BRIEF:
Your result will be the set of lines with "CROSS", copied from the material below.

SUPPLIED DATA:
:::

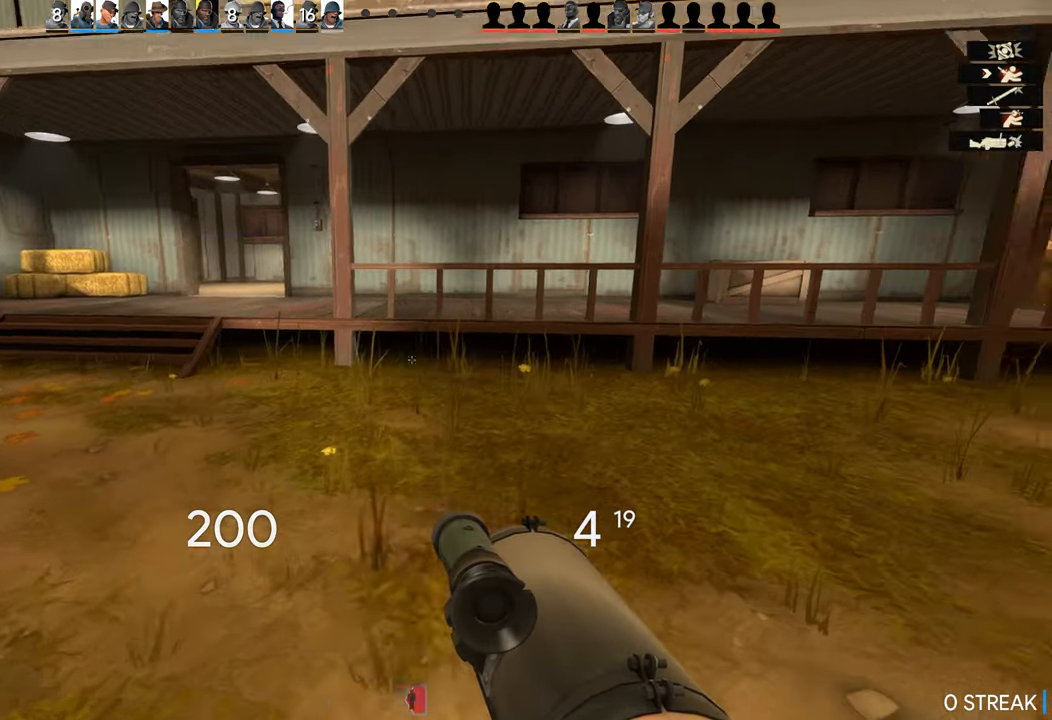
{"buttons": ["CROSS", "CIRCLE", "R2"], "left_stick": "up-left", "events": [[66, "left_stick", "up"], [216, "left_stick", "up-left"], [233, "CROSS", "down"], [283, "CIRCLE", "down"], [350, "R2", "down"]]}
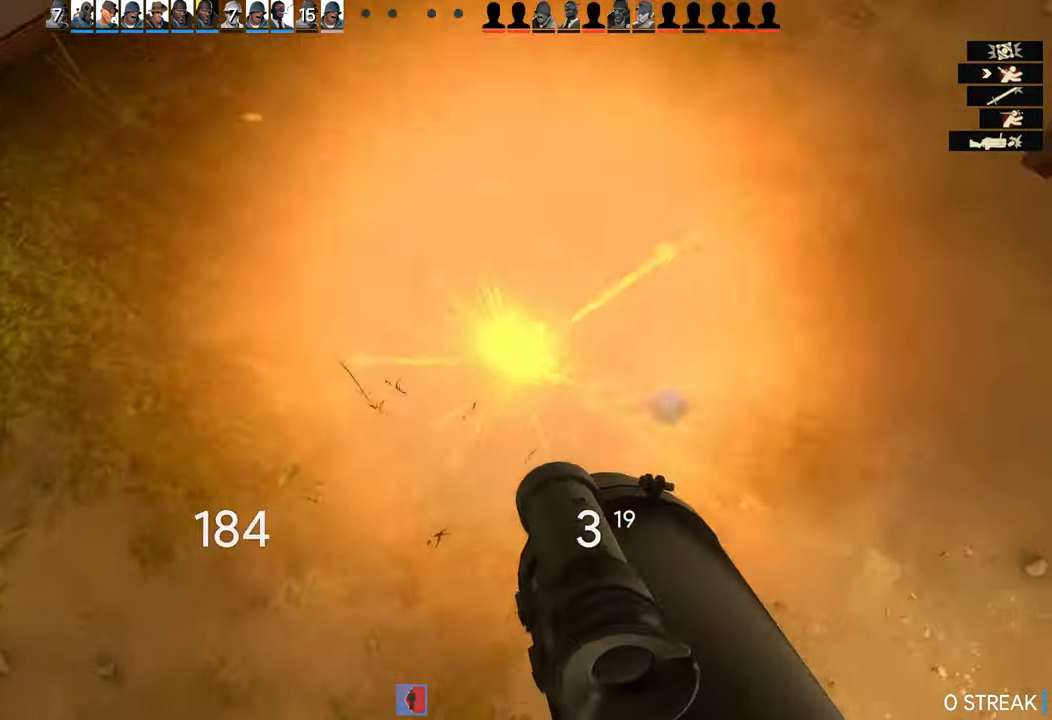
{"buttons": [], "left_stick": "up-right", "events": [[66, "CIRCLE", "up"], [100, "CROSS", "up"], [100, "R2", "up"], [183, "left_stick", "up-right"]]}
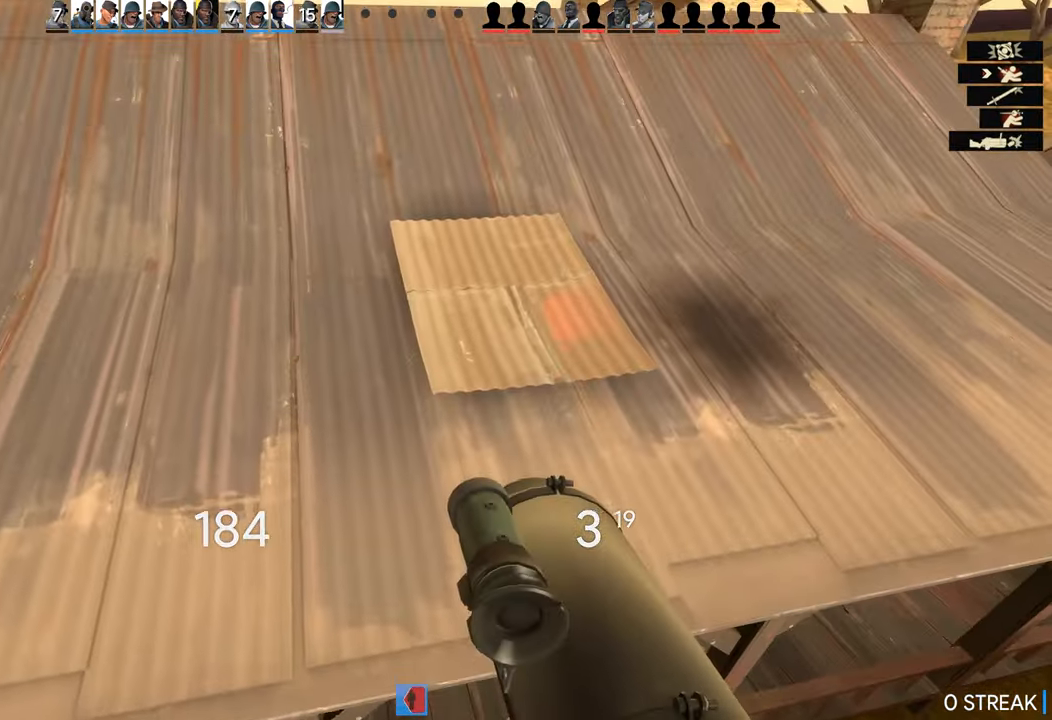
{"buttons": [], "left_stick": "up-right", "events": []}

:::

ANSWER:
{"buttons": ["CROSS", "CIRCLE", "R2"], "left_stick": "up-left", "events": [[66, "left_stick", "up"], [216, "left_stick", "up-left"], [233, "CROSS", "down"], [283, "CIRCLE", "down"], [350, "R2", "down"]]}
{"buttons": [], "left_stick": "up-right", "events": [[66, "CIRCLE", "up"], [100, "CROSS", "up"], [100, "R2", "up"], [183, "left_stick", "up-right"]]}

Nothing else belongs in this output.